In our column, “Cider Loves Food,” contributor Meredith Collins (blogger extraordinaire at Along Came a Cider) is looking at different cuisines and finding the perfect ciders to help take your meals to the next level.
Late summer is the time for state and county fairs, which take place all over the country! Fairs offer blocks and blocks of treats and indulgence, and can also connect us to regional food heritage or seasonal agriculture. Sometimes that might be a small connection stretched thin, but it’s there.
It’s also fun to just get caught up in the whimsy of fair food! We’re talking all things fried, foot-long and served on a stick. Here’s how cider pairings can take those experiences totally over the top!
There’s no such thing as a proper “dinner” at the fair, so why not forget all the typical rules and start with something sweet? It doesn’t get any more iconic than a paper plate filled with scribbles of fried dough, covered in powdered sugar and topped with whipped cream.
When it’s time for funnel cake, it’s time for a berry cider like 1911’s Jam On It or 2 Towns Ciderhouse’s Two Berry Dream. Jam On It is all about strawberries, raspberries and blueberries; it’s almost like getting a sweet berry sauce with the funnel cake. Two Berry Dream is a bit darker and and more tart with its blend of blueberries, black currant juice and lime. Both have the tart, fruity contrast that funnel cake needs.
At fairs in New York State, there’s a particular vendor, Dr. Vegetable, who is absolutely synonymous with my favorite of all fair foods: fried veggies. I love crunchy fried veggies so much! If you aren’t lucky enough to have a similar vendor at your state or county fair, order some tempura vegetables at a Japanese restaurant or try frying your own.
To accompany fried veggies, I recommend a cider shandy (a cider-lemonade blend) like Stowe Cider’s Shandy or Melick’s Hard Cider’s Lemon Shandy. Even with a light, crispy batter, fried veggies can be a little oily, which makes a super-zesty citrus cider the perfect pairing. Both of these are semidry, so you can enjoy some sweetness along with lemon’s sour pucker. They’re completely refreshing, particularly with crunchy, salty fried broccoli, onion rings and zucchini!
There are as many different ways to experience awesome street corn as there are fairs. Some are more like elote (Mexican street corn), with lime, chili and cheese, while others offer a kiss of char and its subtle caramelization of summery sweet corn. No matter the toppings, grilled corn is usually decadent, buttery and sweet. Unless it’s served in a cup, the corn needs to be grilled with the husks still attached; that’s how you hang on to it!
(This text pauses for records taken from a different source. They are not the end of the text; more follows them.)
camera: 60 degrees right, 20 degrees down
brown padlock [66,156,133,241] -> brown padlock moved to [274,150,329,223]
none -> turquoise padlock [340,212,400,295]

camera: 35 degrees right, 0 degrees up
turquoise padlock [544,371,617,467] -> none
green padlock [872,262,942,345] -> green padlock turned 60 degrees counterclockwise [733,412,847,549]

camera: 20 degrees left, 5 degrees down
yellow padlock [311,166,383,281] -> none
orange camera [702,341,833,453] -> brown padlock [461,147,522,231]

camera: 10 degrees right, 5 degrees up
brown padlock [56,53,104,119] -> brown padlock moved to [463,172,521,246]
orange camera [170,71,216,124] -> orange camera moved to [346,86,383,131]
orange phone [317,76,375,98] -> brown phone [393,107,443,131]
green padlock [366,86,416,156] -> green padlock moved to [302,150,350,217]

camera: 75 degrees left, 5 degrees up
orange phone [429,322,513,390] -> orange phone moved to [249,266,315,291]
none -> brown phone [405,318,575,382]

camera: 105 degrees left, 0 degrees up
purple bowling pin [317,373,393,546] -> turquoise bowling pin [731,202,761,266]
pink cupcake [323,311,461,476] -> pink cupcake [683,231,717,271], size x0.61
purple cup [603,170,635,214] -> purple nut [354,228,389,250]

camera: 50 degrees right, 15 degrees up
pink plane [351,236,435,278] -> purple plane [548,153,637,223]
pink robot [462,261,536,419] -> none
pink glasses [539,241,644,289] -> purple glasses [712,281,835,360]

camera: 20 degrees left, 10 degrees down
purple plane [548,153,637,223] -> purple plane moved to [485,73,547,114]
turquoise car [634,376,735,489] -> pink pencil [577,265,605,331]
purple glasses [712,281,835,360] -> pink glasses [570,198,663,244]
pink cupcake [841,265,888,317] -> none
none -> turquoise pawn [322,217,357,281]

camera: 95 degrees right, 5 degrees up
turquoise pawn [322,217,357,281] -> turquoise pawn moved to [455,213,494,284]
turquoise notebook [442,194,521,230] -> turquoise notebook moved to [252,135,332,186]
Any version of grilled street corn can be enhanced with a strongly flavored fruit cider, like Austin Eastciders’ Chili Lime Watermelon Cider or Ricker Hill’s Mainiac Gold Cranberry. These two ciders are very different — the Austin Eastciders is over-the-top and the Mainiac is more mellow — so think about what’s going on with the corn before choosing the right fruit-forward cider. Either the corn can be maximalist with several toppings or the cider can be elaborately augmented, but not both. Let one element be simple and the other ostentatious. Either way, corn’s natural sweetness and a semisweet fruit cider will go beautifully together.
I don’t eat pork or beef, so I’m calling on my extensive meat-eating network for this one. I’m told that when strolling the fair’s midway, the tantalizing aroma of Italian sausage — with onions and peppers, of course — is a savory fever dream. It’s juicy, salty and bursting with flavor.
That’s why my recommendation is a cider slushie. Pair this high flavorful main course with a cool and refreshing hard cider slushie that’s just apple-y, icy and sweet. My recommendation is not brand specific, but here’s how Angry Orchard makes its Angry Hard Cider Slushy. The salty and sweet should combine to make an out-of-this-world contrasting pairing.
Chocolate Dipped Frozen Cheesecake on a Stick
Is it going out of all bounds of taste and reason to take something as wonderful as cheesecake and skewer it with a stick before dousing it in toppings? I say, not at all. All of these ungodly modifications work together seamlessly. A frozen cheesecake is different from a room temperature one: It’s easier to eat on a stick, and dipping the vanilla custard-y goodness in chocolate is just undeniably good.
There’s a lot going on there, so I think this dessert is best accompanied by a very bubbly and dry cider like Castle Hill Cider’s Celestial or Redbyrd Orchard Cider’s Wild Heart. These are terrific ciders that could also be enjoyed mightily on their own. On the surface, they’re simple: just apples, time and bubbles. When savored, they open up worlds of exploration of tannins, fruity acidity, texture and flavor. They can be on the pointed and austere side, which makes the cheesecake a perfect counterbalance. Even if you’re in the midst of riotous lights, sounds and colors at the fair, these combinations will transport you.
My final word: indulge! Fair time only comes once a year, and lots of these treats will be gone for the year after just a few days. Just don’t forget extra napkins — and stow a roll of antacids in your pocket!